------ The data ------

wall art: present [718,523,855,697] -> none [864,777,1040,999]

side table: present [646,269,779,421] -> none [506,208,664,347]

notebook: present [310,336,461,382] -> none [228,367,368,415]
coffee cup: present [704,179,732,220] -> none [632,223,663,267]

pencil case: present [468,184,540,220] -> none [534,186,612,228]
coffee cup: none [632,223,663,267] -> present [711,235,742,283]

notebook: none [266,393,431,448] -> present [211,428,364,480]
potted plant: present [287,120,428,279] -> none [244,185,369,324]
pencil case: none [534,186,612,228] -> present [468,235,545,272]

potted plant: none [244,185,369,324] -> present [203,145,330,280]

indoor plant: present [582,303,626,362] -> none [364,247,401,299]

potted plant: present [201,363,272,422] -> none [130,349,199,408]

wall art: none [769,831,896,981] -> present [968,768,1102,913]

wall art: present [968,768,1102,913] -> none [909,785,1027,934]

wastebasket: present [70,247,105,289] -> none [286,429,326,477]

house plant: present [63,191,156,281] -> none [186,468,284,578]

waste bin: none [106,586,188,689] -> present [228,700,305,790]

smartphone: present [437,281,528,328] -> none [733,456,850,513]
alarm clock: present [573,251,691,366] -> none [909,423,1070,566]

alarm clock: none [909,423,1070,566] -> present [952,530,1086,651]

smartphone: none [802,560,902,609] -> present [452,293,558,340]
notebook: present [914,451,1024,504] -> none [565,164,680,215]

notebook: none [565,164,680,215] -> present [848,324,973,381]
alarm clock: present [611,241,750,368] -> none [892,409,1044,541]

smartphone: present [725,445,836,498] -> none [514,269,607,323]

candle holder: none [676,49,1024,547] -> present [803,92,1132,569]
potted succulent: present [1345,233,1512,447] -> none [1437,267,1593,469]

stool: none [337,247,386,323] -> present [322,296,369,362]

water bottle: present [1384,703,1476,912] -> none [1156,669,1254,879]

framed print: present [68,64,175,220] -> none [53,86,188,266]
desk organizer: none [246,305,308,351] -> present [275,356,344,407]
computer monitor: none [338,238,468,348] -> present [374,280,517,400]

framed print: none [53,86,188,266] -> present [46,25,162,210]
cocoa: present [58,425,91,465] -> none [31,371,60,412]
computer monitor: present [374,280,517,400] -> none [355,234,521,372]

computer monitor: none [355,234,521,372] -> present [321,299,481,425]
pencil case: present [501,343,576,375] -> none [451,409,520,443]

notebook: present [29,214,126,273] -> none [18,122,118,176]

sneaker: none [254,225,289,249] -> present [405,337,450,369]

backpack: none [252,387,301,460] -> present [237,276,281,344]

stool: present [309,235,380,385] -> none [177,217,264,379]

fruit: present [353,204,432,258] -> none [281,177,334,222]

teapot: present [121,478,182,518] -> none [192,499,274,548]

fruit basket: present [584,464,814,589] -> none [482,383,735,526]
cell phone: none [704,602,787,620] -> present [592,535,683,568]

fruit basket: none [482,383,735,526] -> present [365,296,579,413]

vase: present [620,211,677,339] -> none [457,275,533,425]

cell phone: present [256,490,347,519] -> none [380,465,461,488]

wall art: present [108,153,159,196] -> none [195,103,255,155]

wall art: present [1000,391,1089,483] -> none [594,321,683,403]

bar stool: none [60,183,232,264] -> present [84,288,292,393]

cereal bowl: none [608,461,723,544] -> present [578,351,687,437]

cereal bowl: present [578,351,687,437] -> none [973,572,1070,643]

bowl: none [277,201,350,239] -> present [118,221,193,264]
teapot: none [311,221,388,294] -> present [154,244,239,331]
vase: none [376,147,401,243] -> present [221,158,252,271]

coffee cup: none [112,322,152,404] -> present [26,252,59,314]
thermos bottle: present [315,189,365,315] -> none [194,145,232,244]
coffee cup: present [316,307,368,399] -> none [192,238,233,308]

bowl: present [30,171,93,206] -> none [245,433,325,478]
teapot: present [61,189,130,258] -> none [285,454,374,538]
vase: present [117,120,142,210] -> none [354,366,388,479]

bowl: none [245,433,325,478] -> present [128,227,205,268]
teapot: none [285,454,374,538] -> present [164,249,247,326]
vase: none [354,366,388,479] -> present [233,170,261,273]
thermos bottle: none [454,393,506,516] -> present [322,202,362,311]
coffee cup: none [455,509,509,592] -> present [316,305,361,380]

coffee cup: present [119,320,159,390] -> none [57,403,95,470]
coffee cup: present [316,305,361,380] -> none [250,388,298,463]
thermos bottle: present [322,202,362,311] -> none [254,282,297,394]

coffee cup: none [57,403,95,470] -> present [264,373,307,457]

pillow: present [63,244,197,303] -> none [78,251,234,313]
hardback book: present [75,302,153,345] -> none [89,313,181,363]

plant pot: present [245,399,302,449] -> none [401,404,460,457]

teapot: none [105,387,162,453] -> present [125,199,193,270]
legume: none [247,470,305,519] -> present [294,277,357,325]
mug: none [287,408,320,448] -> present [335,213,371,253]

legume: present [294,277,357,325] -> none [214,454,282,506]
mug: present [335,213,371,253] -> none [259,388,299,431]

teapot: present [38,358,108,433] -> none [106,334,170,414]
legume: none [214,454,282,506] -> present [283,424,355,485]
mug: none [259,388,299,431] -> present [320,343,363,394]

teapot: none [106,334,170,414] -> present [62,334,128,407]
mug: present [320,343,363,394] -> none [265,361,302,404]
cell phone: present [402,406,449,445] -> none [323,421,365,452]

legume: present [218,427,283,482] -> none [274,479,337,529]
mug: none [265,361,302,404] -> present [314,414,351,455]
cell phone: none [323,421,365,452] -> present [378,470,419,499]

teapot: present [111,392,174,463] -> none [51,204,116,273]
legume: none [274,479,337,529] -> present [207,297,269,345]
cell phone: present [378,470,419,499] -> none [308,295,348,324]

------

Task statement: Each record above is to be reproduced word for word.

Answer to the problem:
wall art: present [718,523,855,697] -> none [864,777,1040,999]

side table: present [646,269,779,421] -> none [506,208,664,347]

notebook: present [310,336,461,382] -> none [228,367,368,415]
coffee cup: present [704,179,732,220] -> none [632,223,663,267]

pencil case: present [468,184,540,220] -> none [534,186,612,228]
coffee cup: none [632,223,663,267] -> present [711,235,742,283]

notebook: none [266,393,431,448] -> present [211,428,364,480]
potted plant: present [287,120,428,279] -> none [244,185,369,324]
pencil case: none [534,186,612,228] -> present [468,235,545,272]

potted plant: none [244,185,369,324] -> present [203,145,330,280]

indoor plant: present [582,303,626,362] -> none [364,247,401,299]

potted plant: present [201,363,272,422] -> none [130,349,199,408]

wall art: none [769,831,896,981] -> present [968,768,1102,913]

wall art: present [968,768,1102,913] -> none [909,785,1027,934]

wastebasket: present [70,247,105,289] -> none [286,429,326,477]

house plant: present [63,191,156,281] -> none [186,468,284,578]

waste bin: none [106,586,188,689] -> present [228,700,305,790]

smartphone: present [437,281,528,328] -> none [733,456,850,513]
alarm clock: present [573,251,691,366] -> none [909,423,1070,566]

alarm clock: none [909,423,1070,566] -> present [952,530,1086,651]

smartphone: none [802,560,902,609] -> present [452,293,558,340]
notebook: present [914,451,1024,504] -> none [565,164,680,215]

notebook: none [565,164,680,215] -> present [848,324,973,381]
alarm clock: present [611,241,750,368] -> none [892,409,1044,541]

smartphone: present [725,445,836,498] -> none [514,269,607,323]

candle holder: none [676,49,1024,547] -> present [803,92,1132,569]
potted succulent: present [1345,233,1512,447] -> none [1437,267,1593,469]

stool: none [337,247,386,323] -> present [322,296,369,362]

water bottle: present [1384,703,1476,912] -> none [1156,669,1254,879]

framed print: present [68,64,175,220] -> none [53,86,188,266]
desk organizer: none [246,305,308,351] -> present [275,356,344,407]
computer monitor: none [338,238,468,348] -> present [374,280,517,400]

framed print: none [53,86,188,266] -> present [46,25,162,210]
cocoa: present [58,425,91,465] -> none [31,371,60,412]
computer monitor: present [374,280,517,400] -> none [355,234,521,372]

computer monitor: none [355,234,521,372] -> present [321,299,481,425]
pencil case: present [501,343,576,375] -> none [451,409,520,443]

notebook: present [29,214,126,273] -> none [18,122,118,176]

sneaker: none [254,225,289,249] -> present [405,337,450,369]

backpack: none [252,387,301,460] -> present [237,276,281,344]

stool: present [309,235,380,385] -> none [177,217,264,379]

fruit: present [353,204,432,258] -> none [281,177,334,222]

teapot: present [121,478,182,518] -> none [192,499,274,548]

fruit basket: present [584,464,814,589] -> none [482,383,735,526]
cell phone: none [704,602,787,620] -> present [592,535,683,568]

fruit basket: none [482,383,735,526] -> present [365,296,579,413]

vase: present [620,211,677,339] -> none [457,275,533,425]

cell phone: present [256,490,347,519] -> none [380,465,461,488]

wall art: present [108,153,159,196] -> none [195,103,255,155]

wall art: present [1000,391,1089,483] -> none [594,321,683,403]

bar stool: none [60,183,232,264] -> present [84,288,292,393]

cereal bowl: none [608,461,723,544] -> present [578,351,687,437]

cereal bowl: present [578,351,687,437] -> none [973,572,1070,643]

bowl: none [277,201,350,239] -> present [118,221,193,264]
teapot: none [311,221,388,294] -> present [154,244,239,331]
vase: none [376,147,401,243] -> present [221,158,252,271]

coffee cup: none [112,322,152,404] -> present [26,252,59,314]
thermos bottle: present [315,189,365,315] -> none [194,145,232,244]
coffee cup: present [316,307,368,399] -> none [192,238,233,308]

bowl: present [30,171,93,206] -> none [245,433,325,478]
teapot: present [61,189,130,258] -> none [285,454,374,538]
vase: present [117,120,142,210] -> none [354,366,388,479]

bowl: none [245,433,325,478] -> present [128,227,205,268]
teapot: none [285,454,374,538] -> present [164,249,247,326]
vase: none [354,366,388,479] -> present [233,170,261,273]
thermos bottle: none [454,393,506,516] -> present [322,202,362,311]
coffee cup: none [455,509,509,592] -> present [316,305,361,380]

coffee cup: present [119,320,159,390] -> none [57,403,95,470]
coffee cup: present [316,305,361,380] -> none [250,388,298,463]
thermos bottle: present [322,202,362,311] -> none [254,282,297,394]

coffee cup: none [57,403,95,470] -> present [264,373,307,457]

pillow: present [63,244,197,303] -> none [78,251,234,313]
hardback book: present [75,302,153,345] -> none [89,313,181,363]

plant pot: present [245,399,302,449] -> none [401,404,460,457]

teapot: none [105,387,162,453] -> present [125,199,193,270]
legume: none [247,470,305,519] -> present [294,277,357,325]
mug: none [287,408,320,448] -> present [335,213,371,253]

legume: present [294,277,357,325] -> none [214,454,282,506]
mug: present [335,213,371,253] -> none [259,388,299,431]

teapot: present [38,358,108,433] -> none [106,334,170,414]
legume: none [214,454,282,506] -> present [283,424,355,485]
mug: none [259,388,299,431] -> present [320,343,363,394]

teapot: none [106,334,170,414] -> present [62,334,128,407]
mug: present [320,343,363,394] -> none [265,361,302,404]
cell phone: present [402,406,449,445] -> none [323,421,365,452]

legume: present [218,427,283,482] -> none [274,479,337,529]
mug: none [265,361,302,404] -> present [314,414,351,455]
cell phone: none [323,421,365,452] -> present [378,470,419,499]

teapot: present [111,392,174,463] -> none [51,204,116,273]
legume: none [274,479,337,529] -> present [207,297,269,345]
cell phone: present [378,470,419,499] -> none [308,295,348,324]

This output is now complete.